T20I Head-to-Head: Australia 13 South Africa 8 (1-0 in T20 WCs)

Team Watch:


Injury/Availability Concerns: The only real injury concern coming into this World Cup was the bowling fitness of Marcus Stoinis. But he seemed quite at ease with his body during the game against India and Finch did talk about the crucial role that the all-rounder will have to play with the ball alongside Glenn Maxwell and Mitchell Marsh.

Tactics & Matchups: It's a game that could well be decided within the powerplays. Australia's strength in T20 cricket, especially against South Africa, has been Warner and Finch putting on big stands at the top of the order and giving their middle-order the licence to launch assaults. It was against the Proteas that Warner had announced himself on the world stage over a decade ago and he's continued in that vein, averaging 35.15 with a strike-rate of 148.86. What better time than now to regain his form against them.

Add to it the fact that South Africa have been the most expensive team in the powerplay with ball in hand over the last two years. And that'll mean the longer the openers bat, the fewer overs the likes of Maxwell and Stoinis might have to face from the likes of Kagiso Rabada and Anrich Nortje. The match-up that could eventually decide the game though will come in the middle-overs when Steve Smith goes up against Tabraiz Shamsi. Finch's decision to play the extra batter in some ways gives him the flexibility to be more forceful with the bat in the powerplay, like they tried being against New Zealand in their first warm-up.

Probable XI: David Warner, Aaron Finch (c), Mitchell Marsh, Steve Smith, Glenn Maxwell, Marcus Stoinis, Matthew Wade (wk), Ashton Agar/Pat Cummins, Mitchell Starc, Adam Zampa, Josh Hazlewood

South Africa

Injury/Availability Concerns: Temba Bavuma played his first match on Monday after 50 days out with a broken thumb. He has come through both warm-up games unscathed.

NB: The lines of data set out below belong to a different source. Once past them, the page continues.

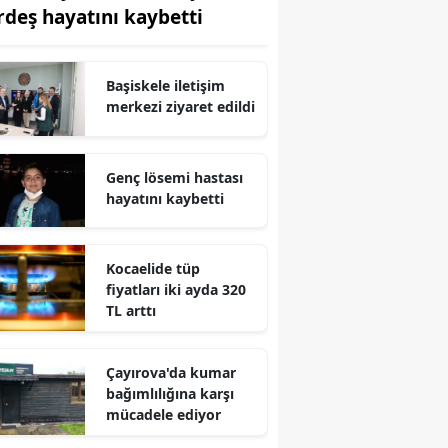
rdeş hayatını kaybetti
Edirne
Elazığ
Başiskele iletişim
Erzincan
merkezi ziyaret edildi
Erzurum
Genç lösemi hastası
Eskişehir
hayatını kaybetti
Gaziantep
Kocaelide tüp
Giresun
fiyatları iki ayda 320
TL arttı
Gümüşhane
Hakkari
Çayırova'da kumar
bağımlılığına karşı
Hatay
mücadele ediyor
Isparta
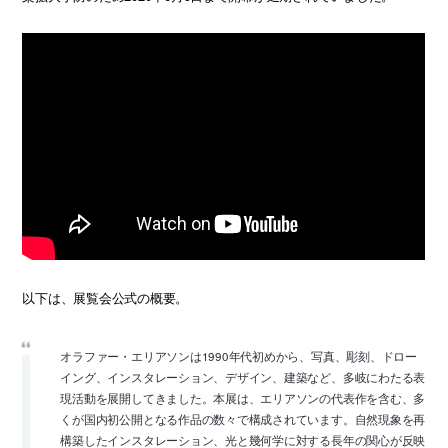
以下は、展覧会公式の概要。
オラファー・エリアソンは1990年代初めから、写真、彫刻、ドロー
イング、インスタレーション、デザイン、建築など、多岐にわたる表
現活動を展開してきました。本展は、エリアソンの代表作を含む、多
くが国内初公開となる作品の数々で構成されています。自然現象を再
構築したインスタレーション、光と幾何学に対する長年の関心が反映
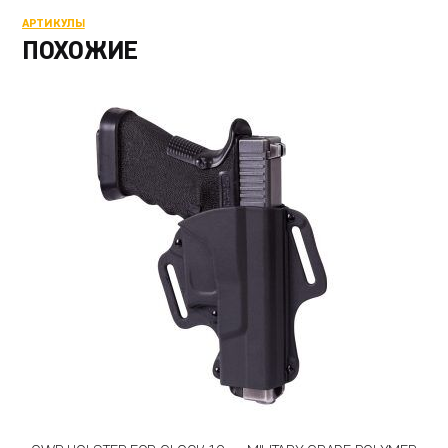
АРТИКУЛЫ
ПОХОЖИЕ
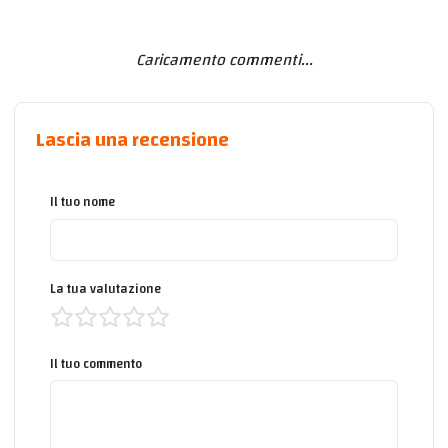
Caricamento commenti...
Lascia una recensione
Il tuo nome
La tua valutazione
Il tuo commento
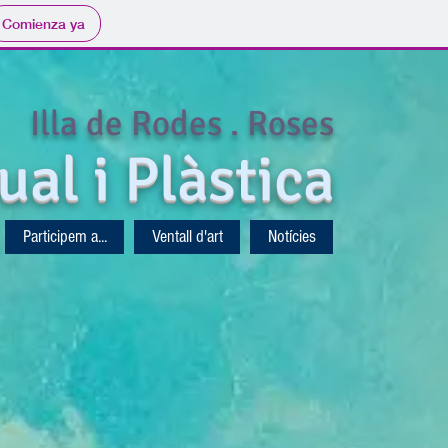
Comienza ya
Illa de Rodes . Roses
ual i Plàstica
Participem a...
Ventall d'art
Notícies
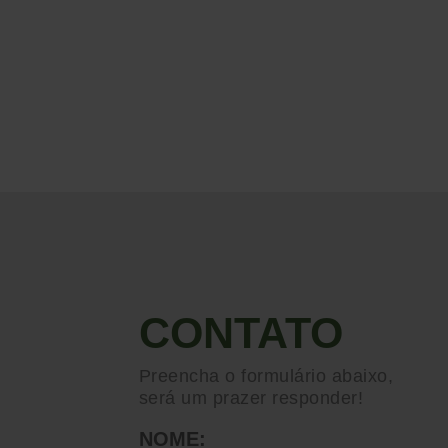
CONTATO
Preencha o formulário abaixo,
será um prazer responder!
NOME:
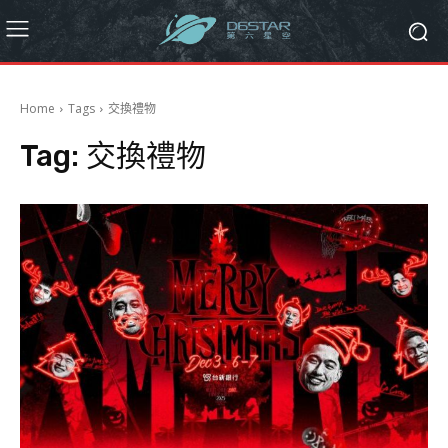
Home
Tags
交換禮物
Tag:
交換禮物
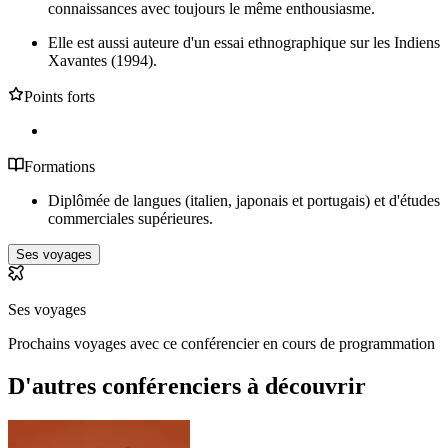
connaissances avec toujours le même enthousiasme.
Elle est aussi auteure d'un essai ethnographique sur les Indiens
Xavantes (1994).
Points forts
Formations
Diplômée de langues (italien, japonais et portugais) et d'études
commerciales supérieures.
Ses voyages
Ses voyages
Prochains voyages avec ce conférencier en cours de programmation
D'autres conférenciers à
découvrir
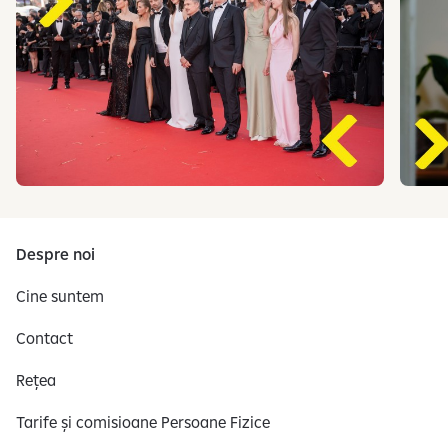
S
e
a
Despre noi
f
i
Cine suntem
ș
Contact
e
a
Rețea
z
ă
Tarife și comisioane Persoane Fizice
s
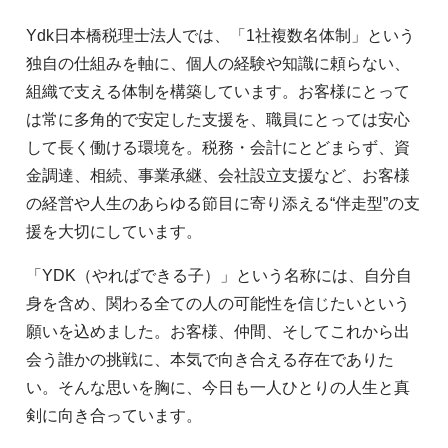
Ydk日本橋税理士法人では、「1社複数名体制」という
独自の仕組みを軸に、個人の経験や知識に頼らない、
組織で支える体制を構築しています。お客様にとって
は常に多角的で安定した支援を、職員にとっては安心
して長く働ける環境を。税務・会計にとどまらず、資
金調達、相続、事業承継、会社設立支援など、お客様
の経営や人生のあらゆる節目に寄り添える“伴走型”の支
援を大切にしています。
「YDK（やればできる子）」という名称には、自分自
身を含め、関わる全ての人の可能性を信じたいという
願いを込めました。お客様、仲間、そしてこれから出
会う誰かの挑戦に、本気で向き合える存在でありた
い。そんな思いを胸に、今日も一人ひとりの人生と真
剣に向き合っています。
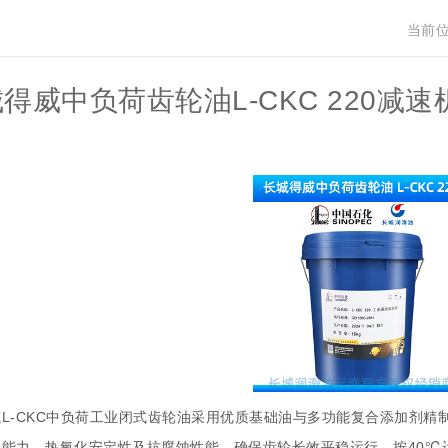
当前位
得威中负荷齿轮油L-CKC 220
L-CKC中负荷工业闭式齿轮油采用优质基础油与多功能复合添加剂
能力、热氧化安定性及抗腐蚀性能，确保齿轮长效平稳运行。按40℃运动黏度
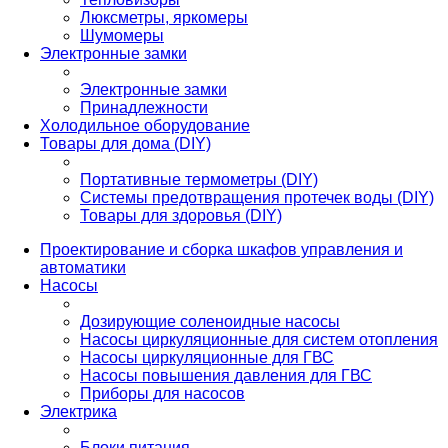
Люксметры, яркомеры
Шумомеры
Электронные замки
Электронные замки
Принадлежности
Холодильное оборудование
Товары для дома (DIY)
Портативные термометры (DIY)
Системы предотвращения протечек воды (DIY)
Товары для здоровья (DIY)
Проектирование и сборка шкафов управления и
автоматики
Насосы
Дозирующие соленоидные насосы
Насосы циркуляционные для систем отопления
Насосы циркуляционные для ГВС
Насосы повышения давления для ГВС
Приборы для насосов
Электрика
Блоки питания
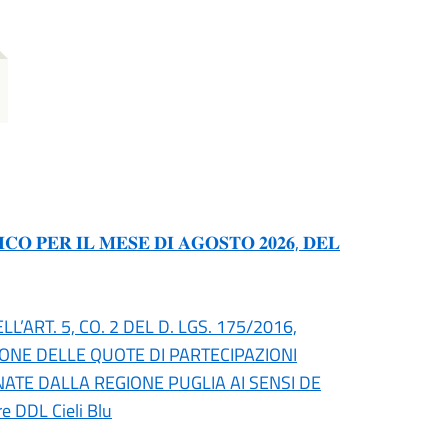
𝐎 𝐏𝐄𝐑 𝐈𝐋 𝐌𝐄𝐒𝐄 𝐃𝐈 𝐀𝐆𝐎𝐒𝐓𝐎 𝟐𝟎𝟐𝟔, 𝐃𝐄𝐋
’ART. 5, CO. 2 DEL D. LGS. 175/2016,
IONE DELLE QUOTE DI PARTECIPAZIONI
NATE DALLA REGIONE PUGLIA AI SENSI DE
re DDL Cieli Blu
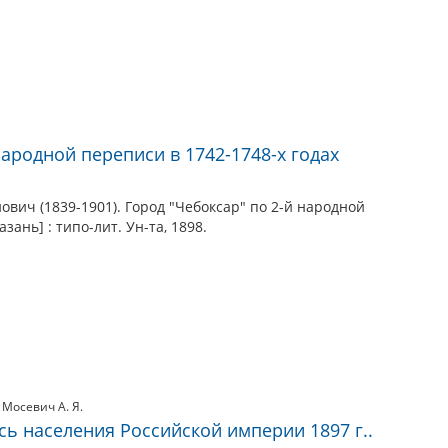
народной переписи в 1742-1748-х годах
вич (1839-1901). Город "Чебоксар" по 2-й народной
зань] : типо-лит. Ун-та, 1898.
,
Мосевич А. Я.
ь населения Российской империи 1897 г..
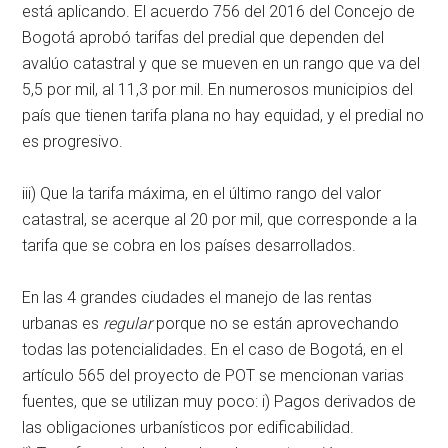
está aplicando. El acuerdo 756 del 2016 del Concejo de
Bogotá aprobó tarifas del predial que dependen del
avalúo catastral y que se mueven en un rango que va del
5,5 por mil, al 11,3 por mil. En numerosos municipios del
país que tienen tarifa plana no hay equidad, y el predial no
es progresivo.
iii) Que la tarifa máxima, en el último rango del valor
catastral, se acerque al 20 por mil, que corresponde a la
tarifa que se cobra en los países desarrollados.
En las 4 grandes ciudades el manejo de las rentas
urbanas es
regular
porque no se están aprovechando
todas las potencialidades. En el caso de Bogotá, en el
artículo 565 del proyecto de POT se mencionan varias
fuentes, que se utilizan muy poco: i) Pagos derivados de
las obligaciones urbanísticos por edificabilidad.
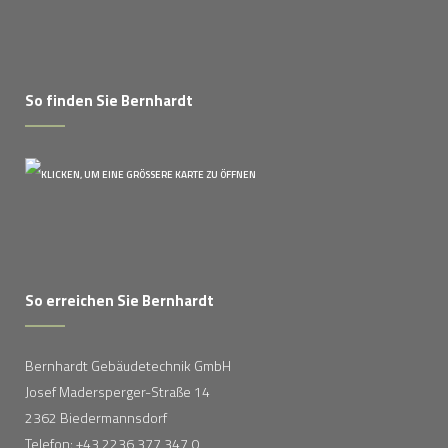
So finden Sie Bernhardt
So erreichen Sie Bernhardt
Bernhardt Gebäudetechnik GmbH
Josef Madersperger-Straße 14
2362 Biedermannsdorf
Telefon: +43 2236 377 347 0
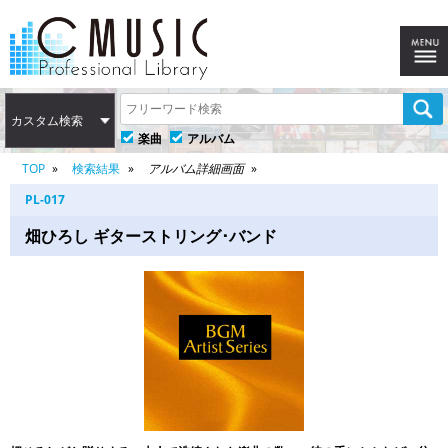
カスタム検索
楽曲
アルバム
TOP
検索結果
アルバム詳細画面
PL-017
畑ひろし ギターストリング･バンド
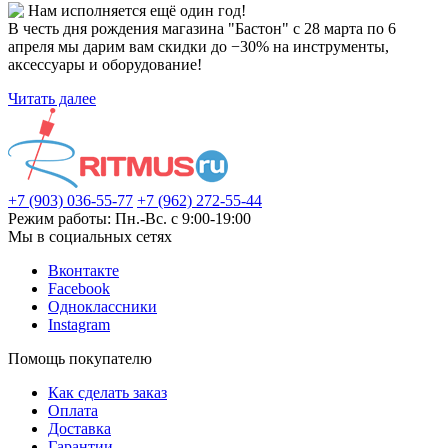
Нам исполняется ещё один год!
В честь дня рождения магазина "Бастон" с 28 марта по 6
апреля мы дарим вам скидки до −30% на инструменты,
аксессуары и оборудование!
Читать далее
+7 (903) 036-55-77
+7 (962) 272-55-44
Режим работы: Пн.-Вс. с 9:00-19:00
Мы в социальных сетях
Вконтакте
Facebook
Одноклассники
Instagram
Помощь покупателю
Как сделать заказ
Оплата
Доставка
Гарантии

Tabraiz Shamsi left Wednesday's match against Pakistan with a tight groin after bowling only four balls, but Bavuma said on Friday he had passed a fitness test.

Tactics & Matchups: Bavuma opened and batted at No. 4 in the warm-ups, and scored 77 runs at a strike rate of 95.06 – not nearly fast enough. But South Africa will look to him to anchor the innings. Rassie van der Dussen's 51-ball 101 not out against Pakistan was a thing of beauty, and his first time past 50 in eight T20 innings. South Africa will need him, especially if Quinton de Kock doesn't bounce back from his singe-figure efforts in the warm-ups. Shamsi is key to an attack that finally found its spin mojo in Sri Lanka in September.

Probable XI: Quinton de Kock (wk), Temba Bavuma (c), Aiden Markram, Rassie van der Dussen, David Miller, Dwaine Pretorius, Keshav Maharaj, Kagiso Rabada, Anrich Nortje, Tabraiz Shamsi, Lungi Ngidi.

Did You Know:

– Australia and South Africa have an identical win-loss record in T20 WCs. Australia have won 16 and lost 13 out of 29 games; South Africa have won 18 and lost 12 out of 30 games.

– David Warner averages 35.15 in the 14 T20I innings against South Africa, where he's scored 457 runs at a SR of 148.86

– Tabraiz Shamsi has picked 28 wickets in 17 T20Is this year

What They Said:

“With the bat, they are quite top heavy with guys like [Aaron] Finch, [David] Warner, [and Steve] Smith at the top. We are looking to strike up front and put their middle order batters under pressure. The earlier we can get those guys in, the more we can put them under pressure.” – South Africa captain Temba Bavuma.